The knock comes at your front door. A fireman tells you that you have 20 minutes to evacuate. The wild fire has been burning for several hours now and is headed your way. Panic sets in. What should you take with you?
Fires, floods, hurricanes, the list goes on. At a moments notice you may have to leave your home and everything in it that you own and hold dear. Do you know what you will take with you in the minutes that you have?
You may be thinking, “…well, I know what to do, I know what to take.” Do you? None of us know if panic will set in during an intense time of stress and crisis. Will you be able to think clearly, remembering everything in the limited amount of time before evacuating your home? What if you’re not home? What if the only one at home is your spouse, who, lets say, is not a survivalist, or perhaps just your children?
Disaster Preparedness Binder contains detailed instructions, actions, and information
If you have everything written down, and kept in a known location, things will go smoother. I prefer the idea of a binder because editing, making changes, and adding pages is easier.
The more detailed you can be in your binder, the better preparedness for everyone involved.
For example, if the gas to the house ever needed to be turned off, pictures as well as step by step instructions would be the best – especially if you are concerned that your kids or others may be at home by themselves and have to deal with it. I would insert a picture of the valve itself, along with the proper tool to use (Having the right tool is very important – gas valves are hard to turn – leave the tool in a known location so you don’t have to scramble looking for it).
Some things to put in your binder would be:
- How to turn off the gas to your house.
- How to turn off the water to your house.
- How to turn off the electricity
- A list of items to take with you
- A list of contact information including:
Family and friends
Insurance companies (home, auto)
Hotel information (pre-planned evacuation stay)

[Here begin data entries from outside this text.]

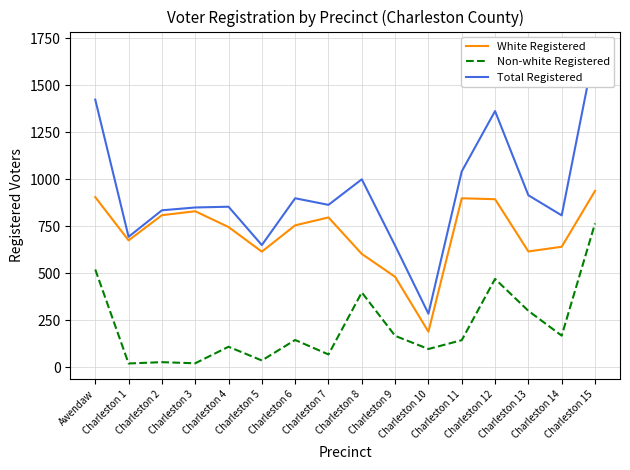

At which category does White Registered reach its first local valley?

Charleston 1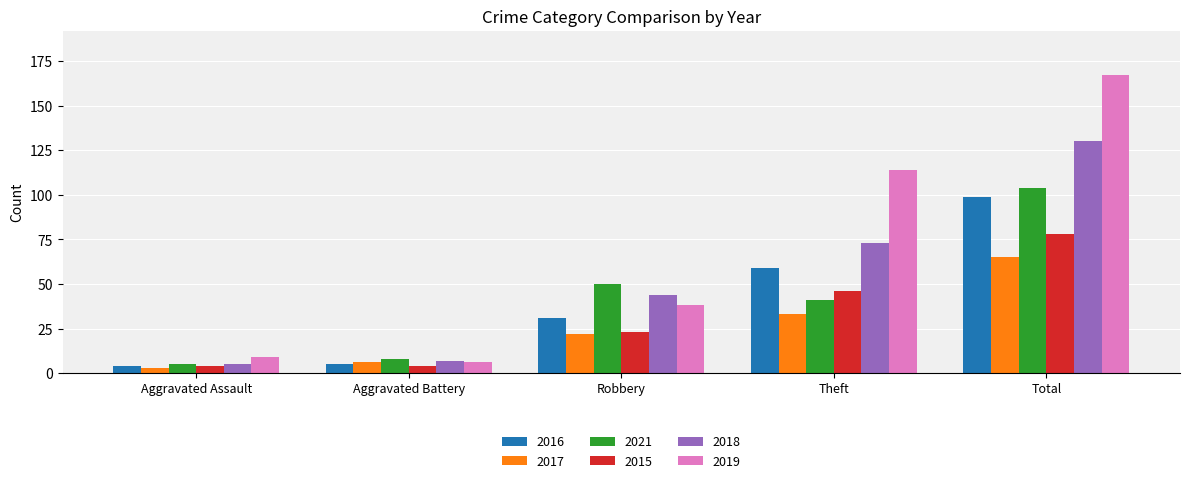

Is the value of 2016 at Aggravated Assault greater than the value of 2017 at Theft?

No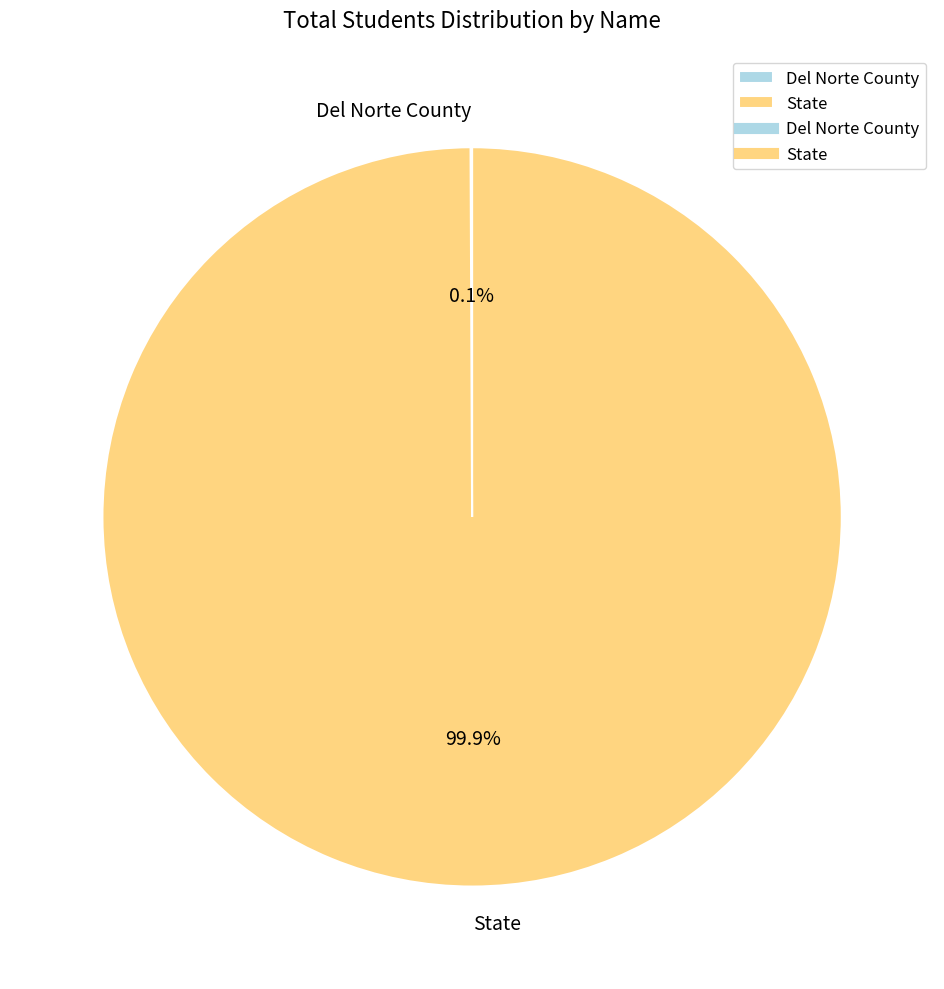

Does any single category account for the majority?

Yes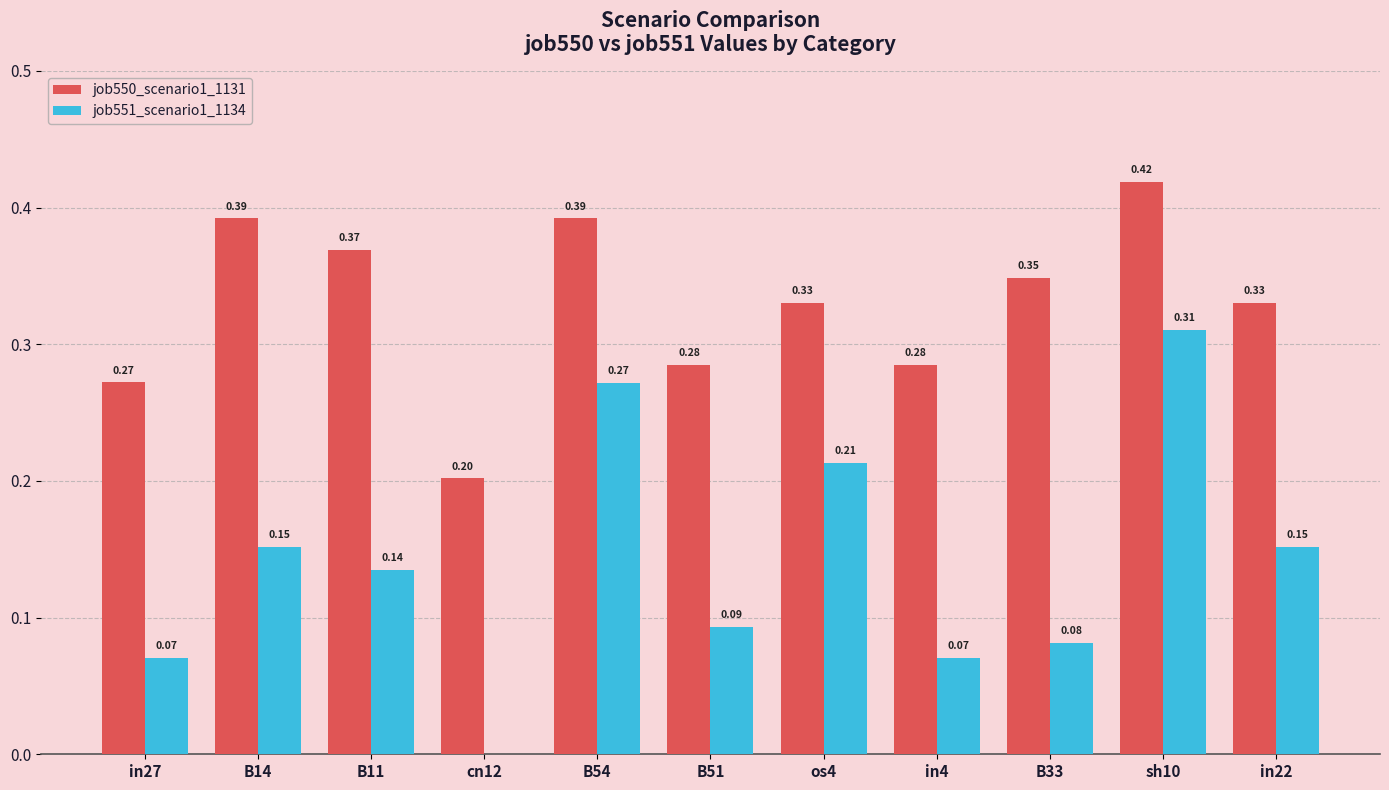

Which series changed the most between B11 and B51?

job550_scenario1_1131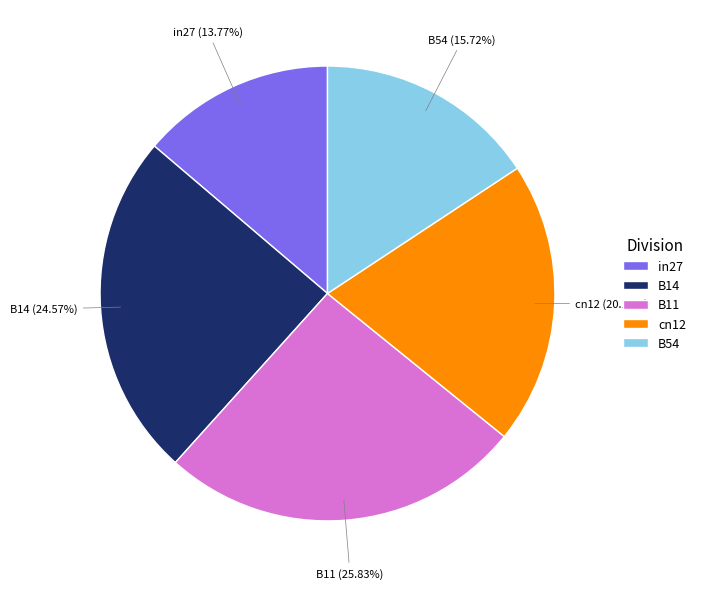

Is there any slice that represents more than half of the pie?

No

Your bank, financial institutions
The list of contact information and emergency phone numbers should include a pre-determined hotel destination (keep several destination scenarios). It should also include your home and vehicle insurance company, your financial institutions, and of course, family and friends.

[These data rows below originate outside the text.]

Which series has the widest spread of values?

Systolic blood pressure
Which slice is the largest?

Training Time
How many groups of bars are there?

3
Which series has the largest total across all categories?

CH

If you think about it, you may surprise yourself how we rely on all of our phone numbers being stored and at the ready in our cell phone, Blackberry, iPhone, etc… all electronically. Not too many people have a written record of all this data anymore. In a power down-situation, you will not have access to this information after your batteries have run down.

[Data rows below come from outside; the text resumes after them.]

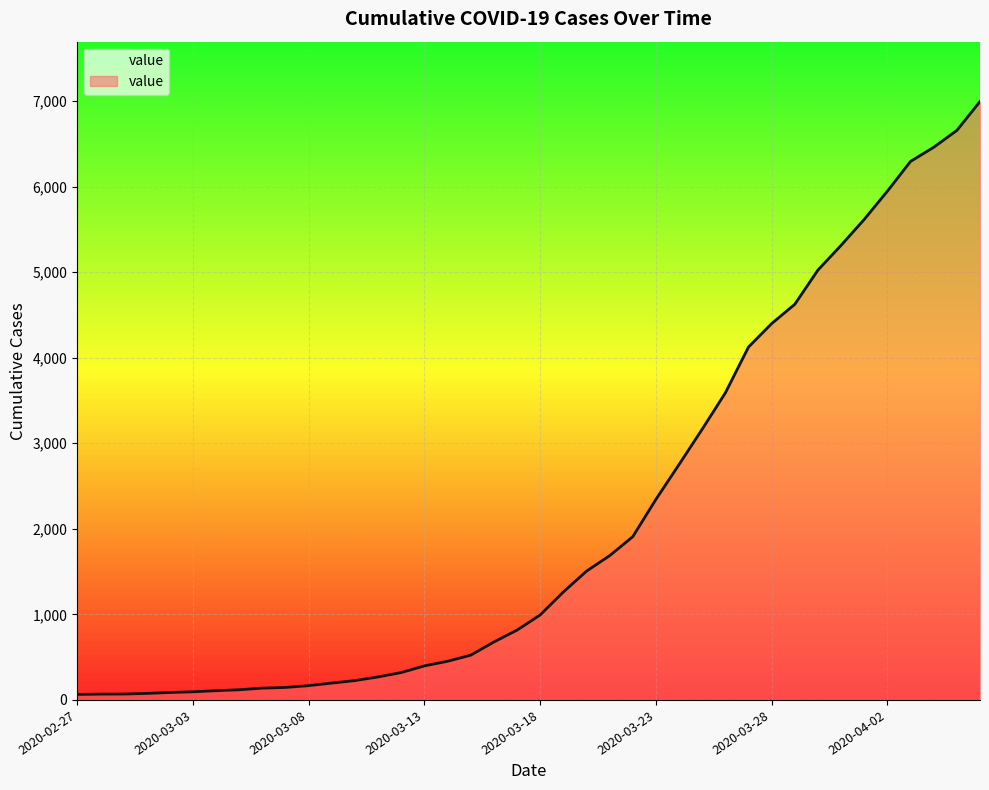

How many values are below 993?

20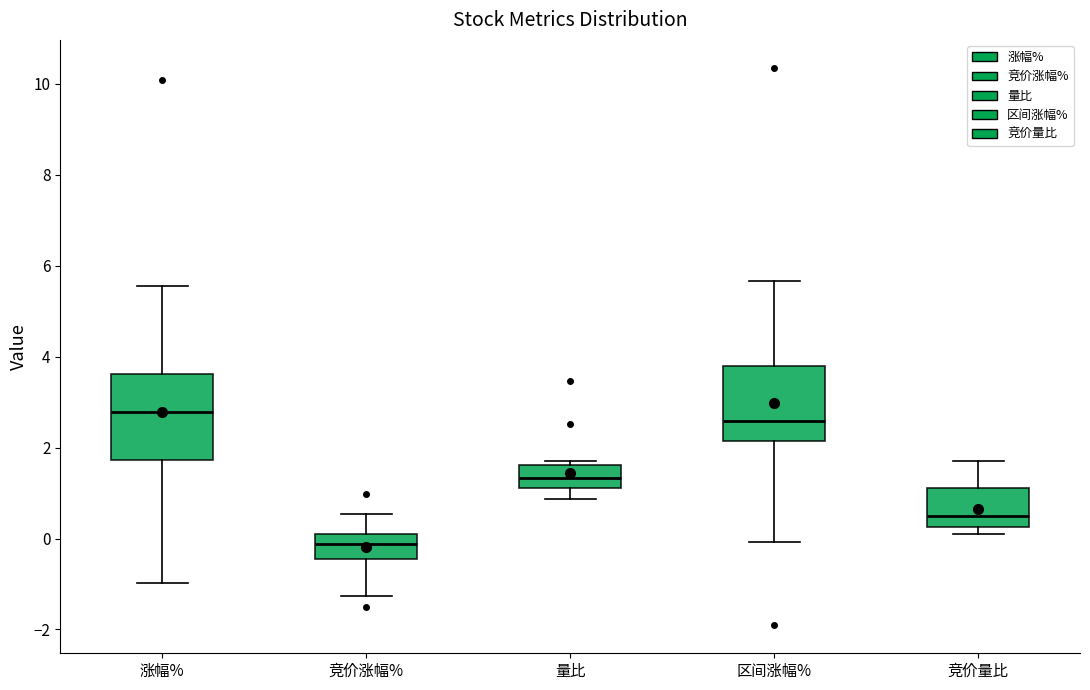

Where does the median line of the box for 区间涨幅% sit on the y-axis? The values are not printed on the chart, so give them approximately, as read against the axis.

2.6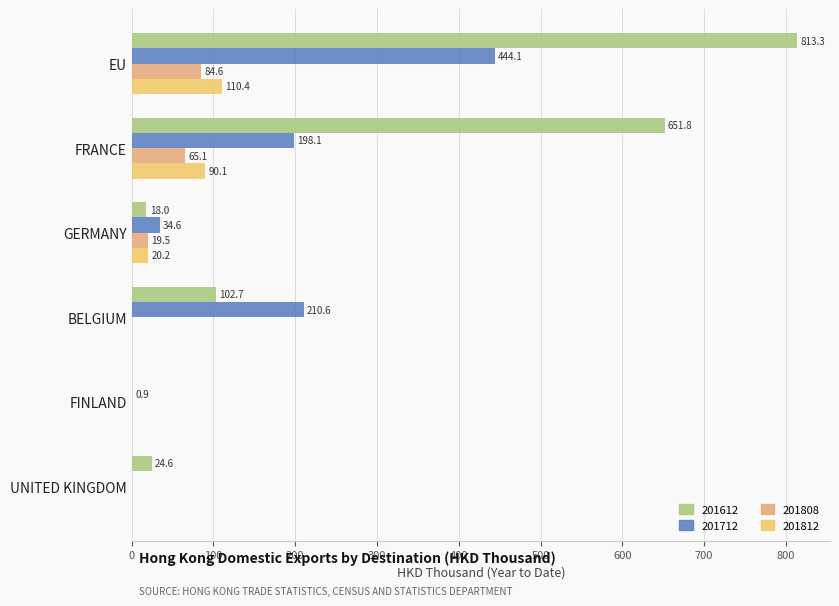

At which category is the sum across all series the highest?

EU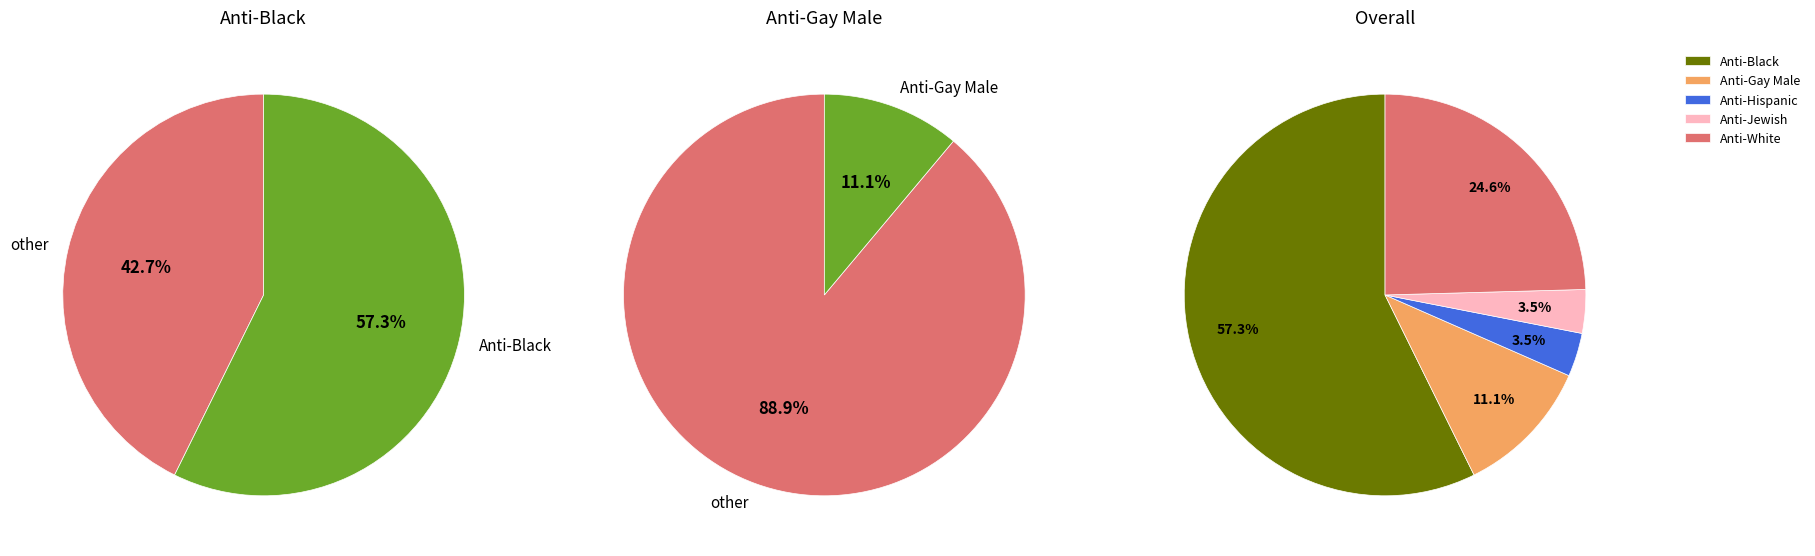

The 21 slice represents 1% of the pie. True or false?

False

Do you have a telephone plan in place? In a large scale emergency you may not be able to get through to anyone by phone for several days, or longer. On the chance that you are able to get one call through, who would you call first? Does that person have the list of the others to be informed? The idea is to call one person following a major disaster, say a relative living outside of your regional area. This way, other family members or members of your group would know to call that point-of-contact to get updated information.
An evacuation list – It is imperative to think about and document your list ahead of time. It will help insure that you will take what you consider to be irreplaceable as well as the other things you’ll need for your survival. Some people keep a ‘bug-out-bag’ at the ready. If you already have a 72-hour kit in your vehicle (which you should), then your short term food and water needs will be met and you can concentrate on any other items that you want to take with you. Take some time and think about it, write it down, and their locations – so you can quickly go get what you need when the time comes.
The point to all this is to write things down in a disaster preparedness binder. This will accomplish several things. First, it will cause you to think about what you would do in an impending disaster or evacuation. Most people have never even thought about it whatsoever. Second, having written down the process, you will have ready and detailed instructions assuring that you will not forget anything that you have considered important actions.
A disaster preparedness binder will be different for everyone because it requires your own personal thoughts, requirements, and will vary depending on your regional risk factors and the physical aspect of where you live.